Statute of limitations on medical debts
Medical debts are classified as closed-ended credit contracts with a definite pay off time limit. Unless you have a separate agreement with your provider, medical debts are usually payable at the time services are rendered or, in some cases within 30 days. In every state save Arkansas and Rhode Island, medical debt falls under statute of limitations Written Contract category. In Arkansas however, medical debts statute is 2 years from the date services were provided or from the date of the most recent partial payment for the services, whichever is later. Rhode Island specifically sets 1 year statute on hospital liens.

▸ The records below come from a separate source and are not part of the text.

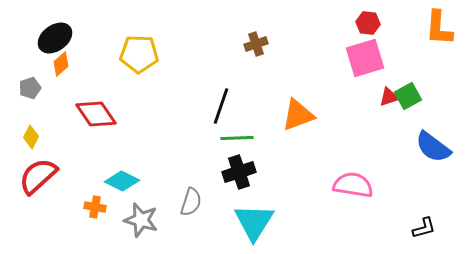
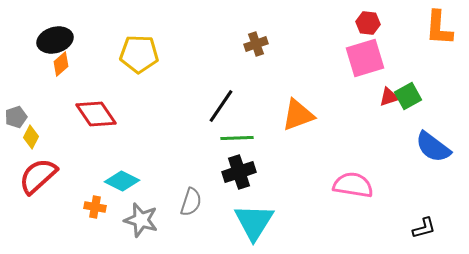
black ellipse: moved 2 px down; rotated 20 degrees clockwise
gray pentagon: moved 14 px left, 29 px down
black line: rotated 15 degrees clockwise
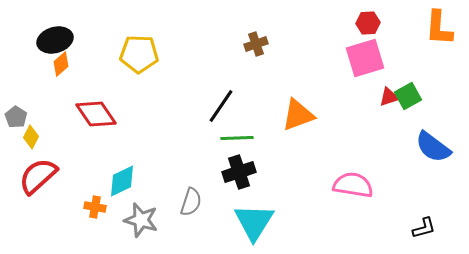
red hexagon: rotated 10 degrees counterclockwise
gray pentagon: rotated 20 degrees counterclockwise
cyan diamond: rotated 52 degrees counterclockwise
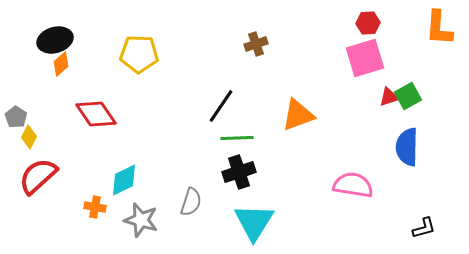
yellow diamond: moved 2 px left
blue semicircle: moved 26 px left; rotated 54 degrees clockwise
cyan diamond: moved 2 px right, 1 px up
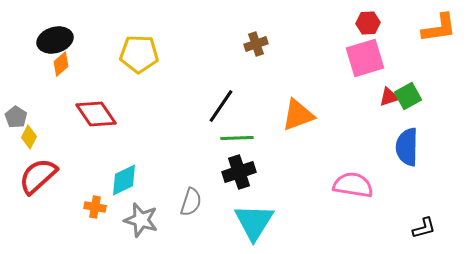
orange L-shape: rotated 102 degrees counterclockwise
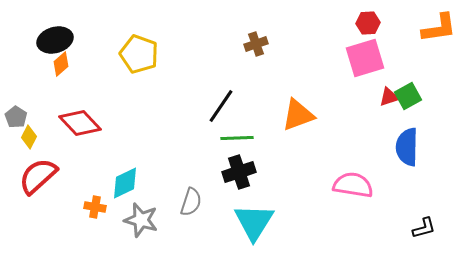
yellow pentagon: rotated 18 degrees clockwise
red diamond: moved 16 px left, 9 px down; rotated 9 degrees counterclockwise
cyan diamond: moved 1 px right, 3 px down
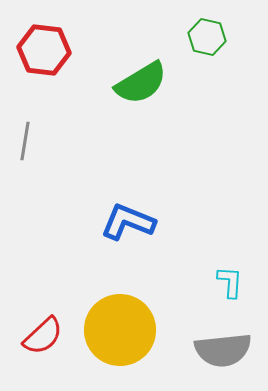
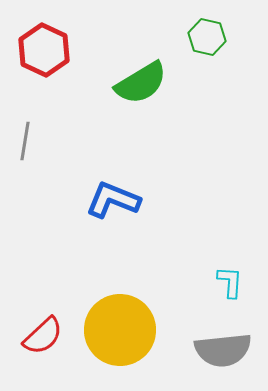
red hexagon: rotated 18 degrees clockwise
blue L-shape: moved 15 px left, 22 px up
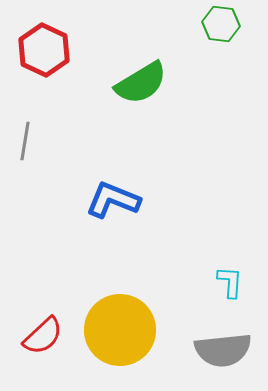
green hexagon: moved 14 px right, 13 px up; rotated 6 degrees counterclockwise
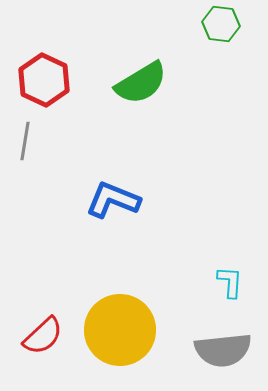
red hexagon: moved 30 px down
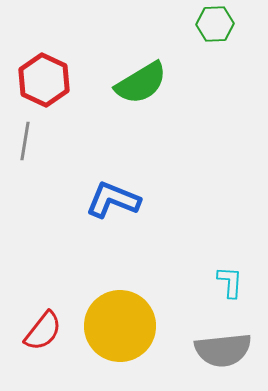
green hexagon: moved 6 px left; rotated 9 degrees counterclockwise
yellow circle: moved 4 px up
red semicircle: moved 5 px up; rotated 9 degrees counterclockwise
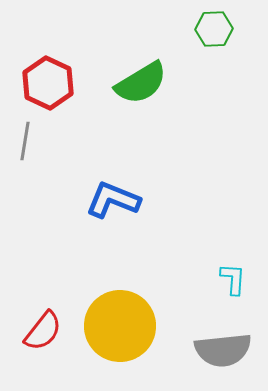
green hexagon: moved 1 px left, 5 px down
red hexagon: moved 4 px right, 3 px down
cyan L-shape: moved 3 px right, 3 px up
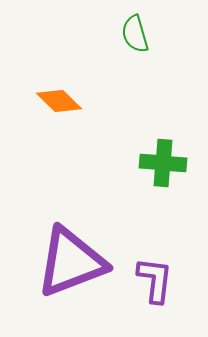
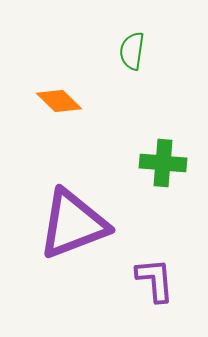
green semicircle: moved 3 px left, 17 px down; rotated 24 degrees clockwise
purple triangle: moved 2 px right, 38 px up
purple L-shape: rotated 12 degrees counterclockwise
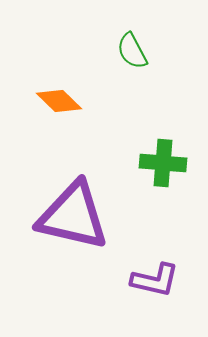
green semicircle: rotated 36 degrees counterclockwise
purple triangle: moved 8 px up; rotated 34 degrees clockwise
purple L-shape: rotated 108 degrees clockwise
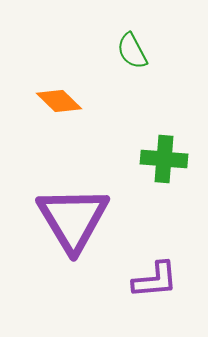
green cross: moved 1 px right, 4 px up
purple triangle: moved 3 px down; rotated 46 degrees clockwise
purple L-shape: rotated 18 degrees counterclockwise
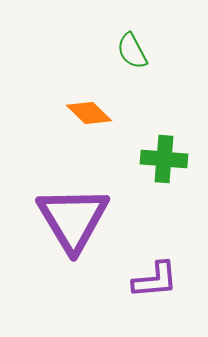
orange diamond: moved 30 px right, 12 px down
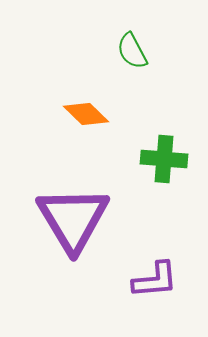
orange diamond: moved 3 px left, 1 px down
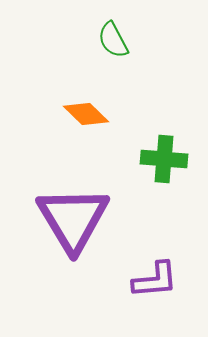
green semicircle: moved 19 px left, 11 px up
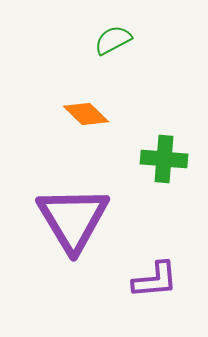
green semicircle: rotated 90 degrees clockwise
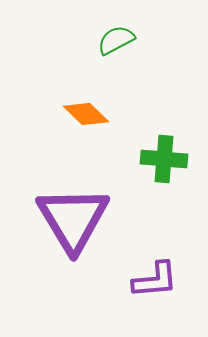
green semicircle: moved 3 px right
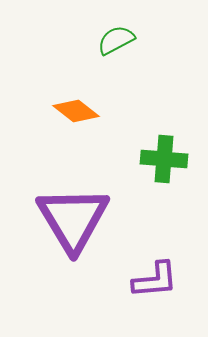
orange diamond: moved 10 px left, 3 px up; rotated 6 degrees counterclockwise
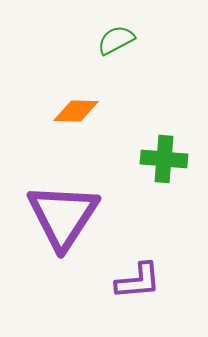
orange diamond: rotated 36 degrees counterclockwise
purple triangle: moved 10 px left, 3 px up; rotated 4 degrees clockwise
purple L-shape: moved 17 px left, 1 px down
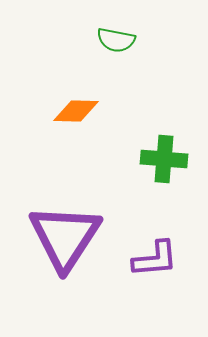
green semicircle: rotated 141 degrees counterclockwise
purple triangle: moved 2 px right, 21 px down
purple L-shape: moved 17 px right, 22 px up
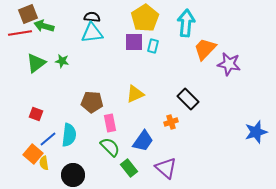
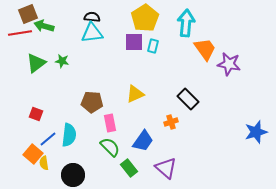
orange trapezoid: rotated 100 degrees clockwise
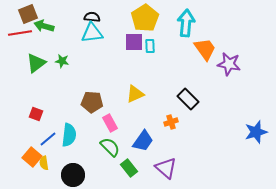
cyan rectangle: moved 3 px left; rotated 16 degrees counterclockwise
pink rectangle: rotated 18 degrees counterclockwise
orange square: moved 1 px left, 3 px down
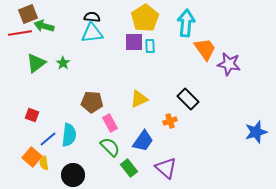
green star: moved 1 px right, 2 px down; rotated 24 degrees clockwise
yellow triangle: moved 4 px right, 5 px down
red square: moved 4 px left, 1 px down
orange cross: moved 1 px left, 1 px up
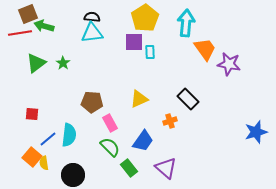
cyan rectangle: moved 6 px down
red square: moved 1 px up; rotated 16 degrees counterclockwise
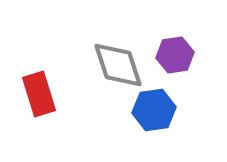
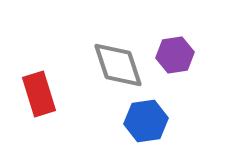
blue hexagon: moved 8 px left, 11 px down
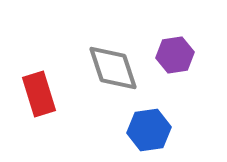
gray diamond: moved 5 px left, 3 px down
blue hexagon: moved 3 px right, 9 px down
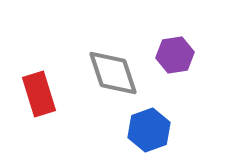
gray diamond: moved 5 px down
blue hexagon: rotated 12 degrees counterclockwise
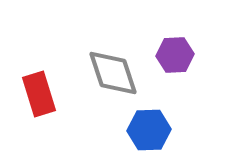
purple hexagon: rotated 6 degrees clockwise
blue hexagon: rotated 18 degrees clockwise
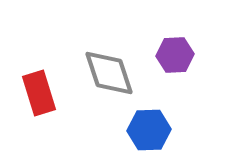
gray diamond: moved 4 px left
red rectangle: moved 1 px up
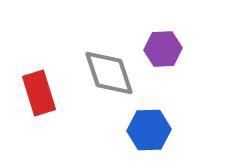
purple hexagon: moved 12 px left, 6 px up
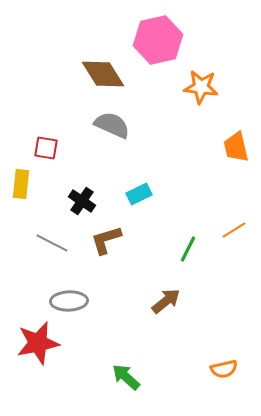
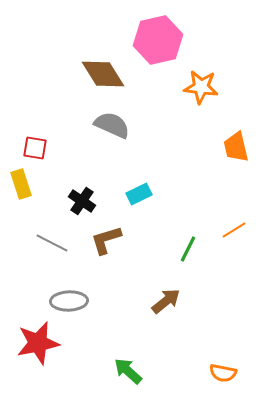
red square: moved 11 px left
yellow rectangle: rotated 24 degrees counterclockwise
orange semicircle: moved 1 px left, 4 px down; rotated 24 degrees clockwise
green arrow: moved 2 px right, 6 px up
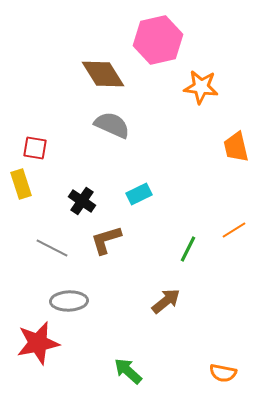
gray line: moved 5 px down
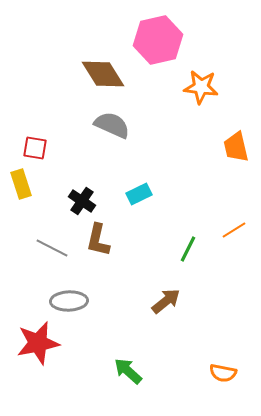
brown L-shape: moved 8 px left; rotated 60 degrees counterclockwise
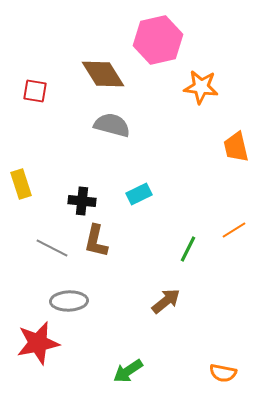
gray semicircle: rotated 9 degrees counterclockwise
red square: moved 57 px up
black cross: rotated 28 degrees counterclockwise
brown L-shape: moved 2 px left, 1 px down
green arrow: rotated 76 degrees counterclockwise
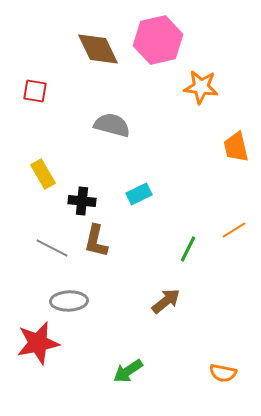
brown diamond: moved 5 px left, 25 px up; rotated 6 degrees clockwise
yellow rectangle: moved 22 px right, 10 px up; rotated 12 degrees counterclockwise
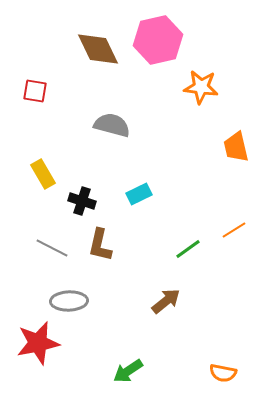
black cross: rotated 12 degrees clockwise
brown L-shape: moved 4 px right, 4 px down
green line: rotated 28 degrees clockwise
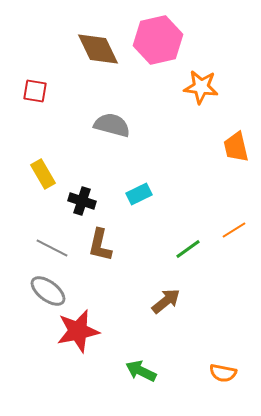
gray ellipse: moved 21 px left, 10 px up; rotated 39 degrees clockwise
red star: moved 40 px right, 12 px up
green arrow: moved 13 px right; rotated 60 degrees clockwise
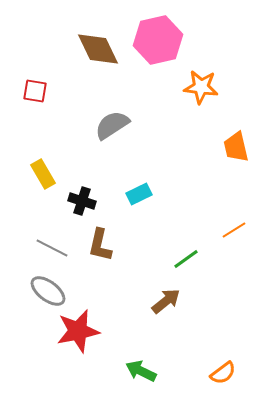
gray semicircle: rotated 48 degrees counterclockwise
green line: moved 2 px left, 10 px down
orange semicircle: rotated 48 degrees counterclockwise
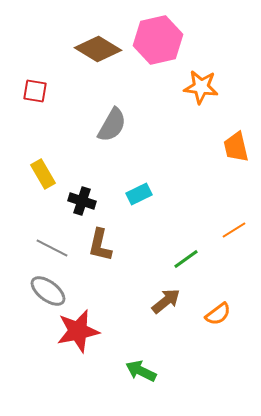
brown diamond: rotated 33 degrees counterclockwise
gray semicircle: rotated 153 degrees clockwise
orange semicircle: moved 5 px left, 59 px up
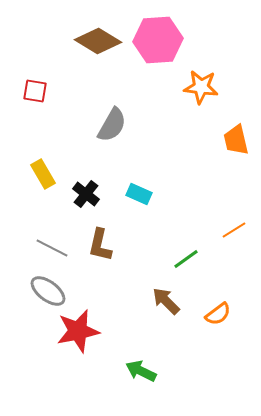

Make sure if a hospital lien includes attending physician services?
Medical debts and bills fall under the Fair Debt Collection Practices Act because medical debt is a debt by definition.
The debt is a consumer’s obligation to pay money arising out of a transaction in which the money, property, insurance, or services are primarily for personal, family, or household purposes, including overdue obligations such as medical bills that were originally payable in full within a certain time period. And paying medical bills is your, the consumer’s obligation, not that of insurance company. You doctor or hospital are not required to bill your insurance company. You are responsible for all your medical debts, and must ensure that your insurance company is billed in a timely manner and correctly. So it is very important to follow up to verify if the medical debt is fully satisfied.